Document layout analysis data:
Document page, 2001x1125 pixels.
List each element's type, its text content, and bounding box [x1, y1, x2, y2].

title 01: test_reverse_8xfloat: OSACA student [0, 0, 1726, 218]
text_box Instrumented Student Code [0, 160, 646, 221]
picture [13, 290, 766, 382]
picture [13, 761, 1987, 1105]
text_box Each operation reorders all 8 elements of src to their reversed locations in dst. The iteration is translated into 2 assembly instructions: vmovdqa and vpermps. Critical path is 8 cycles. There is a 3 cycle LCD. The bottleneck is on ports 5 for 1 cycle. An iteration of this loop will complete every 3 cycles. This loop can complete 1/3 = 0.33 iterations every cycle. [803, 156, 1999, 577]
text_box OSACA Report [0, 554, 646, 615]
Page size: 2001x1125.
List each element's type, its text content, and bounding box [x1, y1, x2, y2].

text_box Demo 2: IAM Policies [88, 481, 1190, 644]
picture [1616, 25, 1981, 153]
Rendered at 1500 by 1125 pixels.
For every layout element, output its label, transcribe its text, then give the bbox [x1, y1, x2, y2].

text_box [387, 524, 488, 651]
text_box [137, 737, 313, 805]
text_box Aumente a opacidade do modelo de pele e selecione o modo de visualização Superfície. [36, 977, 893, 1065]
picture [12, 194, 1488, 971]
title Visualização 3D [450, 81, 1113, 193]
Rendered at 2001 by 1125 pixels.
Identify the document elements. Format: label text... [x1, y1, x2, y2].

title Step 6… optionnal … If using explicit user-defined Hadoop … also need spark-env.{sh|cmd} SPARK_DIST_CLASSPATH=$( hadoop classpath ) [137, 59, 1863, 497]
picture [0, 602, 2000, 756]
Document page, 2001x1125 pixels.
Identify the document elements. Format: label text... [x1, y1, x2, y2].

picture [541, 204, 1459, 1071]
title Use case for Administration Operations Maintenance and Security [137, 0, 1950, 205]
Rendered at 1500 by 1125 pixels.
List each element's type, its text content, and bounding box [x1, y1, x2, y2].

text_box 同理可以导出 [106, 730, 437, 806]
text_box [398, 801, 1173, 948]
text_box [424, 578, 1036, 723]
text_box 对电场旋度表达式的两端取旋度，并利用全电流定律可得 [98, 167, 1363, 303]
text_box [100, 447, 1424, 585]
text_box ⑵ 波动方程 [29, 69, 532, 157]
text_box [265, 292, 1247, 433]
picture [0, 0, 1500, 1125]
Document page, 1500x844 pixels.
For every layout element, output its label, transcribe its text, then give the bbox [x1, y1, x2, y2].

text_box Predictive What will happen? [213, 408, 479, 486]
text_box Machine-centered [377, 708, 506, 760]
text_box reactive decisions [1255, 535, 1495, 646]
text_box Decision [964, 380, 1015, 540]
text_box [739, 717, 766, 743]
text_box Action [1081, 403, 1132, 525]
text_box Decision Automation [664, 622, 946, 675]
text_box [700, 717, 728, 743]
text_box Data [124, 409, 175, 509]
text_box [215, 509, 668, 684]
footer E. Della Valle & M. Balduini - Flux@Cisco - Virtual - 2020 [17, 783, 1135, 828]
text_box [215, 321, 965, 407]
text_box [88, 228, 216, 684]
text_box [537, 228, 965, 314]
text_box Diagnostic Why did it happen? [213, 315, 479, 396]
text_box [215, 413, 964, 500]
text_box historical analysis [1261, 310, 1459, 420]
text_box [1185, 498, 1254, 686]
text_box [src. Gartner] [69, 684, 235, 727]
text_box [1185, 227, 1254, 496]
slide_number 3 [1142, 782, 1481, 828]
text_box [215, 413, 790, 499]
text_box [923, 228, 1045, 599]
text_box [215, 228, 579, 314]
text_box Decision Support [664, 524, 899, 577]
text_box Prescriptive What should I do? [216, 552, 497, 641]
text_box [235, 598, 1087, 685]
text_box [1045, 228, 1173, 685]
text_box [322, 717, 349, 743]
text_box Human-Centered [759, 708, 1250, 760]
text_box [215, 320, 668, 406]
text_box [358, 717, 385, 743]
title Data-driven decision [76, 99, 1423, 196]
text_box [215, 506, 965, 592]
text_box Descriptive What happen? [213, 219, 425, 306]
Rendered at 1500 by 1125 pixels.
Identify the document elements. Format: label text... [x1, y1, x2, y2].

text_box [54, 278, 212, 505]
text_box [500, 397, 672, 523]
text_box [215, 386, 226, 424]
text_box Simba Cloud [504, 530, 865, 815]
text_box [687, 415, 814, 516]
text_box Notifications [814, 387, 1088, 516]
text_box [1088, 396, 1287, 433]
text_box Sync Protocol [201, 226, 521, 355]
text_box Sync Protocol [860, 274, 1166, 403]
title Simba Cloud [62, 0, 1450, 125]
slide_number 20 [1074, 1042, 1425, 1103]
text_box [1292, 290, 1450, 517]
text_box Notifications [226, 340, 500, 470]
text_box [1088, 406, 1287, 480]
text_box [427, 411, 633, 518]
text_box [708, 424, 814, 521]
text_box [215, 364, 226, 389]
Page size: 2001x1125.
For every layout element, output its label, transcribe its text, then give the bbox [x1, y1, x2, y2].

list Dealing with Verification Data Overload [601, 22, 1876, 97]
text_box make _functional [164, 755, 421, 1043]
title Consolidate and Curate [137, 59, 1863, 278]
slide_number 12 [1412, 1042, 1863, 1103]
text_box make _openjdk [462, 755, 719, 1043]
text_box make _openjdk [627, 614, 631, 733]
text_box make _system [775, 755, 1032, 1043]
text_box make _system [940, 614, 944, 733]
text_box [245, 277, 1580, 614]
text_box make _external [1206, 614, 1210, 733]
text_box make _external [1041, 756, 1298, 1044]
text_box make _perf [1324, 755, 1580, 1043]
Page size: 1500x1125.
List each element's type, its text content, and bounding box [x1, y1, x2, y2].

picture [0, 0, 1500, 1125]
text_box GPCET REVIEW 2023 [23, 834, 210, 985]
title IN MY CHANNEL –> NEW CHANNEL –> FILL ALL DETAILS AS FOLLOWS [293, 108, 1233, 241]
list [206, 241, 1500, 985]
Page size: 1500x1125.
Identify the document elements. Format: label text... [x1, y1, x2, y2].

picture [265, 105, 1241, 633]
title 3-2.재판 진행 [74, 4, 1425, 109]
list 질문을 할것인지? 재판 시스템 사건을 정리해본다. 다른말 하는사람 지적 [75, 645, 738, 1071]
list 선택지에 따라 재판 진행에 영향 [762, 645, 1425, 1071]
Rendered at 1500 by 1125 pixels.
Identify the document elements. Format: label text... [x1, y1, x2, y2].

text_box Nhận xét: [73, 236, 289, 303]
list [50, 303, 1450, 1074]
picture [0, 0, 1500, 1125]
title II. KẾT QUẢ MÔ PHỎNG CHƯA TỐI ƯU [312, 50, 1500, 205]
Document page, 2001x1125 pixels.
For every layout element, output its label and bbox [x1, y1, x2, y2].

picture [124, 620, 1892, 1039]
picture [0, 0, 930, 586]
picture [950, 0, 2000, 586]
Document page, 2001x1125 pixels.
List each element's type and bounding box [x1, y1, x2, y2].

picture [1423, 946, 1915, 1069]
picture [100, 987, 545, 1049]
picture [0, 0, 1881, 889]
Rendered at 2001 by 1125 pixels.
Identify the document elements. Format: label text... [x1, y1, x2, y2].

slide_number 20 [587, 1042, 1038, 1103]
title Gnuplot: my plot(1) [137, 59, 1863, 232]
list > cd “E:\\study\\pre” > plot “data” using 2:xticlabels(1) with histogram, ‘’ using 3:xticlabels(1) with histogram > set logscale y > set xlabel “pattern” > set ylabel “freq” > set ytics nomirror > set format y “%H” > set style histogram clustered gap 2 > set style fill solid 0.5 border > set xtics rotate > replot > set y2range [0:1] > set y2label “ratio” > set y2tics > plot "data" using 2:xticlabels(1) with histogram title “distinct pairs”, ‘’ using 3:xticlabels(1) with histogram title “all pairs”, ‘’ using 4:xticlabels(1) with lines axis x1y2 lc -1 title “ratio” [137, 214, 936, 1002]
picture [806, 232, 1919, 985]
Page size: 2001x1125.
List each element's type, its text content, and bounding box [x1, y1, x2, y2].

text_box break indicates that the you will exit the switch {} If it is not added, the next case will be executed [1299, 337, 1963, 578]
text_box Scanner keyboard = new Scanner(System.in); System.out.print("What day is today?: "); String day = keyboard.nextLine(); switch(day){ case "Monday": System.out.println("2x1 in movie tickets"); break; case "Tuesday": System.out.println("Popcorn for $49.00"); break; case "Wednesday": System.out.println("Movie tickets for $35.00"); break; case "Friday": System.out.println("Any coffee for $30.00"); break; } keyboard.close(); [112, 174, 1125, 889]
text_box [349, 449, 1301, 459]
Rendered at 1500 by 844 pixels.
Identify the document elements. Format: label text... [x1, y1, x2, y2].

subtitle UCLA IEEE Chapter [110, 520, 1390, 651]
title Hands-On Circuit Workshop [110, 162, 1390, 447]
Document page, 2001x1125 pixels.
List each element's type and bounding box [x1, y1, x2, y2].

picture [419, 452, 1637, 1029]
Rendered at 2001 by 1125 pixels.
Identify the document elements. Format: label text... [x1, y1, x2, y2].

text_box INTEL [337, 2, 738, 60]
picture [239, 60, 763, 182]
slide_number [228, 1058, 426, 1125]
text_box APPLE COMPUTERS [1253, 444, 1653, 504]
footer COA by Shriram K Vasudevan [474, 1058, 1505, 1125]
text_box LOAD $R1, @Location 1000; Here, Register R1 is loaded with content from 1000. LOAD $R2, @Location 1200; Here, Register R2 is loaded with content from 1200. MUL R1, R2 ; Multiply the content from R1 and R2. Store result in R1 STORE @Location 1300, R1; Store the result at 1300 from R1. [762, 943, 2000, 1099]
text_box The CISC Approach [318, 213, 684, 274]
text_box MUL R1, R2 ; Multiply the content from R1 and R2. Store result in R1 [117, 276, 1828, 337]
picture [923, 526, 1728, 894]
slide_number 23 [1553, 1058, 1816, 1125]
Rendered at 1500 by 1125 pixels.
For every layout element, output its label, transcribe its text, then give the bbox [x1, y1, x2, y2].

### What you will do
Please give an exact copy of the lines above, beginning with the line containing "text_box [100, 447, 1424, 585]" and running through the line containing "Document page, 1500x844 pixels.", and of no other lines.

### Reply to the task
text_box [100, 447, 1424, 585]
text_box ⑵ 波动方程 [29, 69, 532, 157]
text_box [265, 292, 1247, 433]
picture [0, 0, 1500, 1125]
Document page, 1500x844 pixels.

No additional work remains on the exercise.